Listed entries »

## Start

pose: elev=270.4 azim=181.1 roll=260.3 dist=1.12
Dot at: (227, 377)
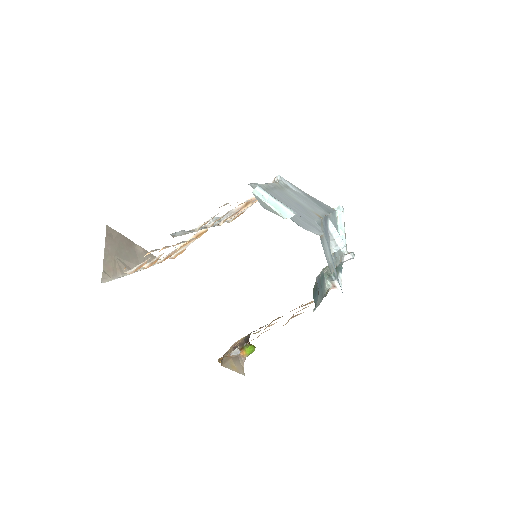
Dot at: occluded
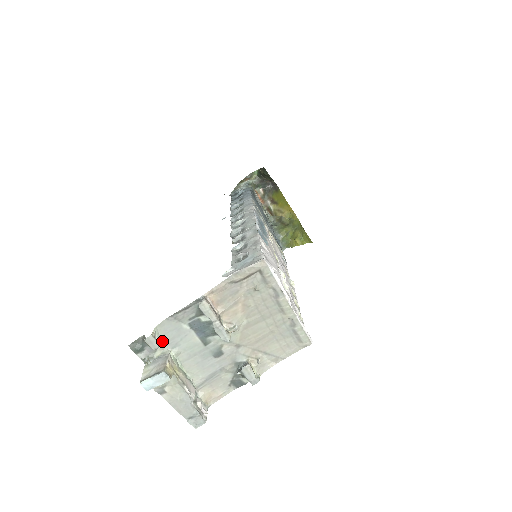
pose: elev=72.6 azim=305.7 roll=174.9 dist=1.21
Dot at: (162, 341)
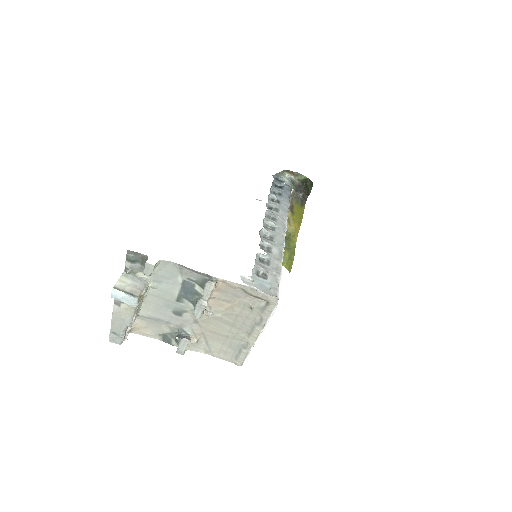
Dot at: (153, 271)
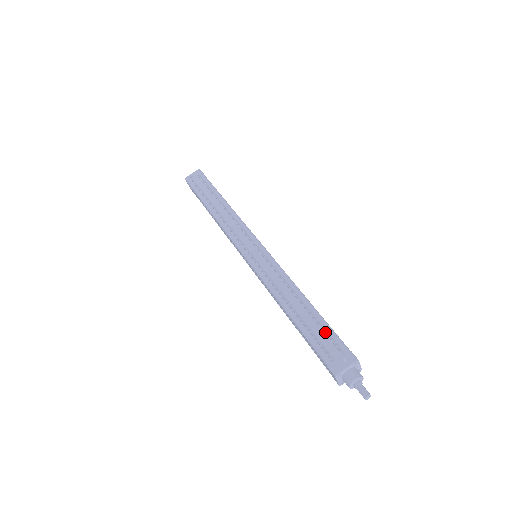
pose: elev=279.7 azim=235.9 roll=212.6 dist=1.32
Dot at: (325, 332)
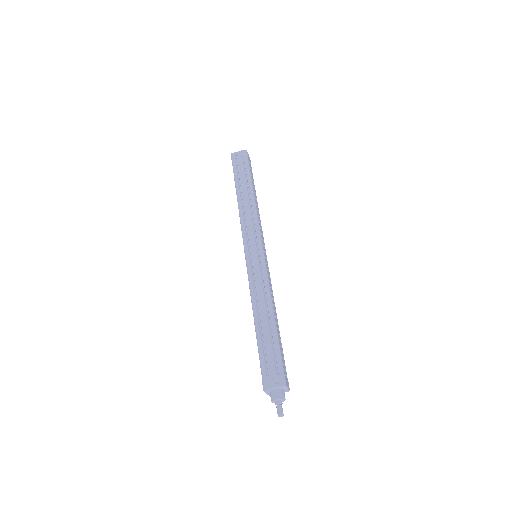
Dot at: (274, 351)
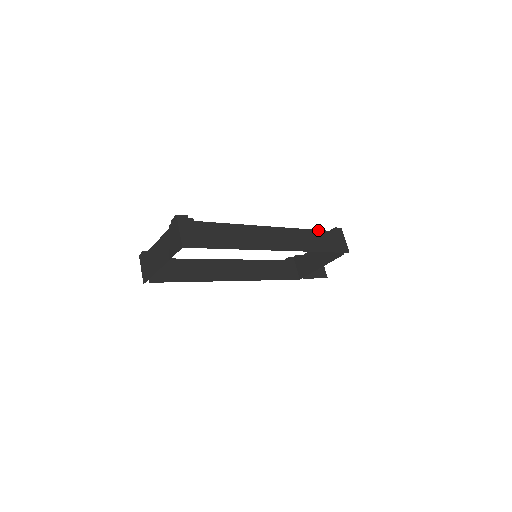
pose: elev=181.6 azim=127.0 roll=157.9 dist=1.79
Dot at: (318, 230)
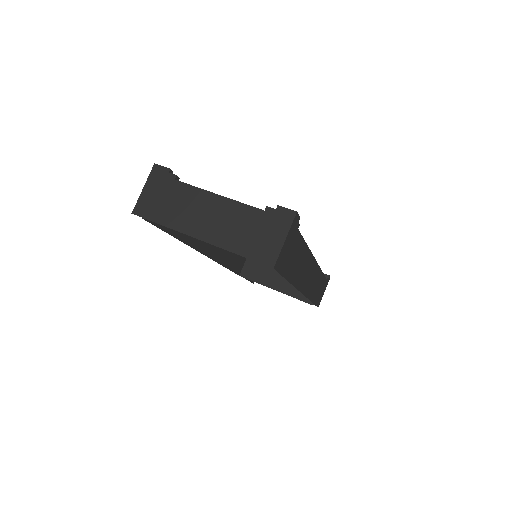
Dot at: occluded
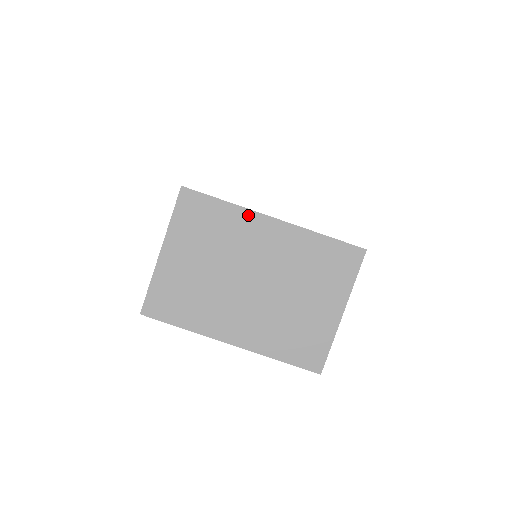
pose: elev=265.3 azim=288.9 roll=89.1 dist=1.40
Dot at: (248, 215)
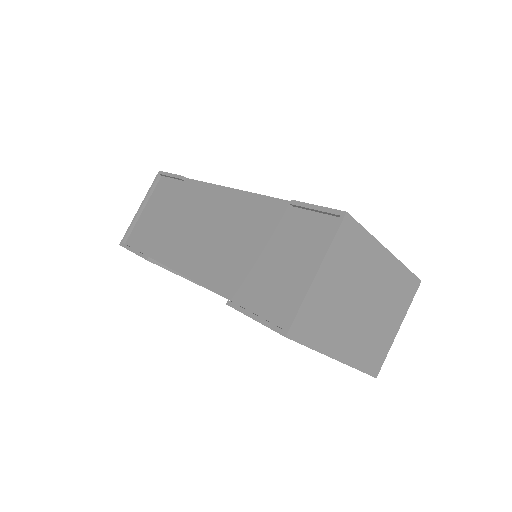
Dot at: (377, 246)
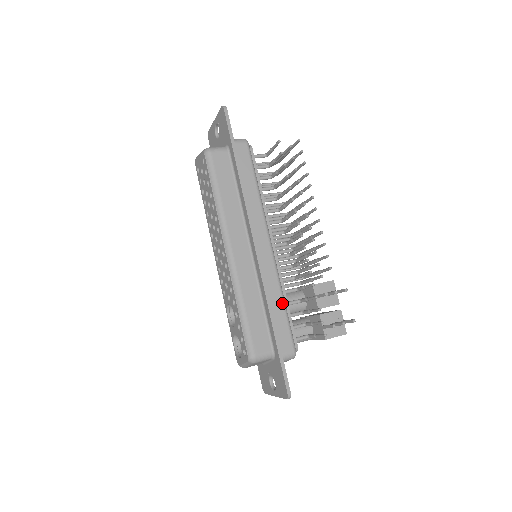
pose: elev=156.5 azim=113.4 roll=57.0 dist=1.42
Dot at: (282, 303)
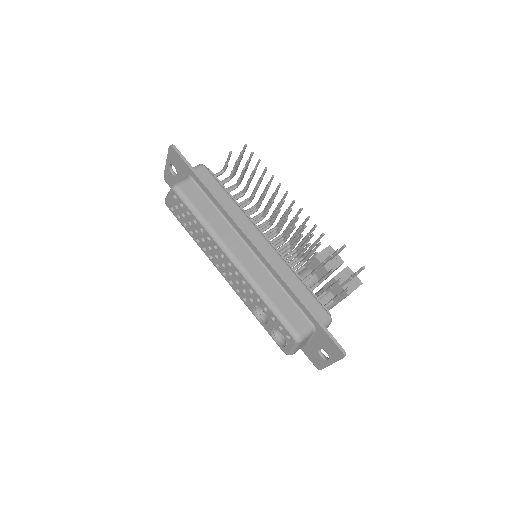
Dot at: (299, 281)
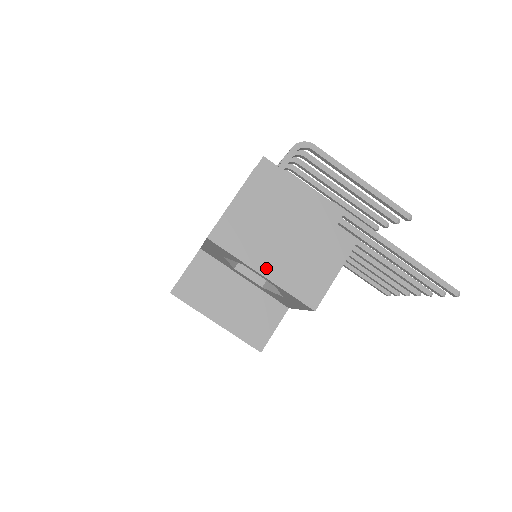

## End

Directions for this task »
Rewrite every line of the material above as a numbered list, skipping any blank lines. Leave the pictures out of your answer.

Exercise result »
1. pose: elev=270.4 azim=181.1 roll=260.3 dist=1.12
2. Dot at: (227, 377)
3. Dot at: occluded
4. pose: elev=72.6 azim=305.7 roll=174.9 dist=1.21
5. Dot at: (162, 341)
6. Dot at: (153, 271)
7. pose: elev=279.7 azim=235.9 roll=212.6 dist=1.32
8. Dot at: (325, 332)
9. Dot at: (274, 351)
10. pose: elev=181.6 azim=127.0 roll=157.9 dist=1.79
11. Dot at: (318, 230)
12. Dot at: occluded
13. pose: elev=265.3 azim=288.9 roll=89.1 dist=1.40
14. Dot at: (248, 215)
15. Dot at: (377, 246)
16. pose: elev=156.5 azim=113.4 roll=57.0 dist=1.42
17. Dot at: (282, 303)
18. Dot at: (299, 281)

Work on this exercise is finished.